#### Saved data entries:
--- --- ---

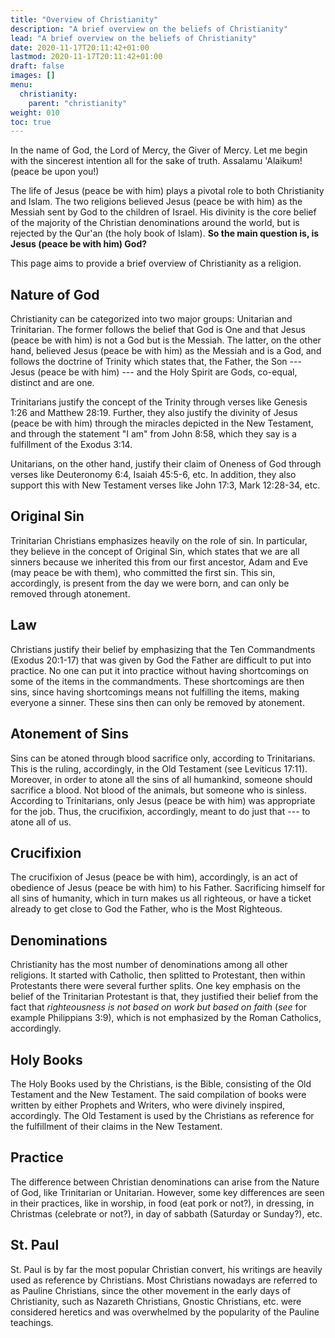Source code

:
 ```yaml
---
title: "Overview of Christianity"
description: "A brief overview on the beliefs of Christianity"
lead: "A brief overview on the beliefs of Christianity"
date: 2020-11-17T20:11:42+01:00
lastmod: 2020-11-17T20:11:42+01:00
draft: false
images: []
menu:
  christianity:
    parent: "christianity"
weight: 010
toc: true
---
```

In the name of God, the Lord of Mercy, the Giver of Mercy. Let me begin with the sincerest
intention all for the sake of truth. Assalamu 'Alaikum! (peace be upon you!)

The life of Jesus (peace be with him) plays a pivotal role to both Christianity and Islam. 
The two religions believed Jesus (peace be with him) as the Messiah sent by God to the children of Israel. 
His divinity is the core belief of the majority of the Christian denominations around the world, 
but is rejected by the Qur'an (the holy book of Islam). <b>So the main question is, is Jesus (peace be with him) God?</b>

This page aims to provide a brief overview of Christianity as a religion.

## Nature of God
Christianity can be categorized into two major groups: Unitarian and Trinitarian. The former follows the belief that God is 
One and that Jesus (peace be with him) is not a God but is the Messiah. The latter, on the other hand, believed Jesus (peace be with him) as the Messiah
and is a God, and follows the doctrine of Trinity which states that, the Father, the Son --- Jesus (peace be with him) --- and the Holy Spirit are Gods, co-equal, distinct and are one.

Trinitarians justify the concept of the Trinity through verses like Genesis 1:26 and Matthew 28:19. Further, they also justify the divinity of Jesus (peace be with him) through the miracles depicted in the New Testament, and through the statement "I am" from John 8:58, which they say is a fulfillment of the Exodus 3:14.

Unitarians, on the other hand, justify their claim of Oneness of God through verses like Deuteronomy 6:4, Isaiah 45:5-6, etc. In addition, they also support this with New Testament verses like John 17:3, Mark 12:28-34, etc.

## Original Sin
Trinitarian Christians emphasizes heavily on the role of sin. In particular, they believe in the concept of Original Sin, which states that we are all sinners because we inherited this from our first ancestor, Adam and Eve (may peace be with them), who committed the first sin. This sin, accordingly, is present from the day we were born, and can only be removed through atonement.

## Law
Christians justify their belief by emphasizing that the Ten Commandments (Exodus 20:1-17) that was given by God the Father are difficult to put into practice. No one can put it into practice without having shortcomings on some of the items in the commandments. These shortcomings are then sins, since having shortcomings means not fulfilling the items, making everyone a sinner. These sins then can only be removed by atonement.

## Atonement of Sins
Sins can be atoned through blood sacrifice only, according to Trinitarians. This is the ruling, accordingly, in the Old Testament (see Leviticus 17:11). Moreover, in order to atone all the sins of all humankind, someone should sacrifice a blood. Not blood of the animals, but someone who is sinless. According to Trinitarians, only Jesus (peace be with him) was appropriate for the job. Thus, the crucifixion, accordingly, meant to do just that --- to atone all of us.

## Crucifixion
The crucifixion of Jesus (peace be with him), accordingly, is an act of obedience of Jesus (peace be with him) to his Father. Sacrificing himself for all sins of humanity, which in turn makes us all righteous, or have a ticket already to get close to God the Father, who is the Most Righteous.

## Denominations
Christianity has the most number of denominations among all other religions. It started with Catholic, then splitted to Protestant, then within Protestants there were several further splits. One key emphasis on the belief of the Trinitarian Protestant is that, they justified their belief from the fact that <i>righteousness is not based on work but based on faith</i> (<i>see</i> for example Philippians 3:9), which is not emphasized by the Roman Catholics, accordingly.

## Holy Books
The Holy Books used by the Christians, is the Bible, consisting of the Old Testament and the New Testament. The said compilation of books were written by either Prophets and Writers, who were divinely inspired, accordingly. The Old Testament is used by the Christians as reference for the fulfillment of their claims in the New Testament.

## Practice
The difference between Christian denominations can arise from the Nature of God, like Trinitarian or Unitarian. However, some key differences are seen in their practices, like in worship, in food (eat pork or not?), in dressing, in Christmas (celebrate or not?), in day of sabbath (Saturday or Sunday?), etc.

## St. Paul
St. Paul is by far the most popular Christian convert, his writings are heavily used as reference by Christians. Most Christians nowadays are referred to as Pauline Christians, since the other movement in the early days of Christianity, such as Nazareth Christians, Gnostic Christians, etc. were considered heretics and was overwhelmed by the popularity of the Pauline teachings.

--- --- ---

#### The task:
When you transcribe the entries above, begin at their first line, end with the line containing "intention all for", and copy each line exactly without any picture.

#### Response area:
Source code

:
 ```yaml
---
title: "Overview of Christianity"
description: "A brief overview on the beliefs of Christianity"
lead: "A brief overview on the beliefs of Christianity"
date: 2020-11-17T20:11:42+01:00
lastmod: 2020-11-17T20:11:42+01:00
draft: false
images: []
menu:
  christianity:
    parent: "christianity"
weight: 010
toc: true
---
```

In the name of God, the Lord of Mercy, the Giver of Mercy. Let me begin with the sincerest
intention all for the sake of truth. Assalamu 'Alaikum! (peace be upon you!)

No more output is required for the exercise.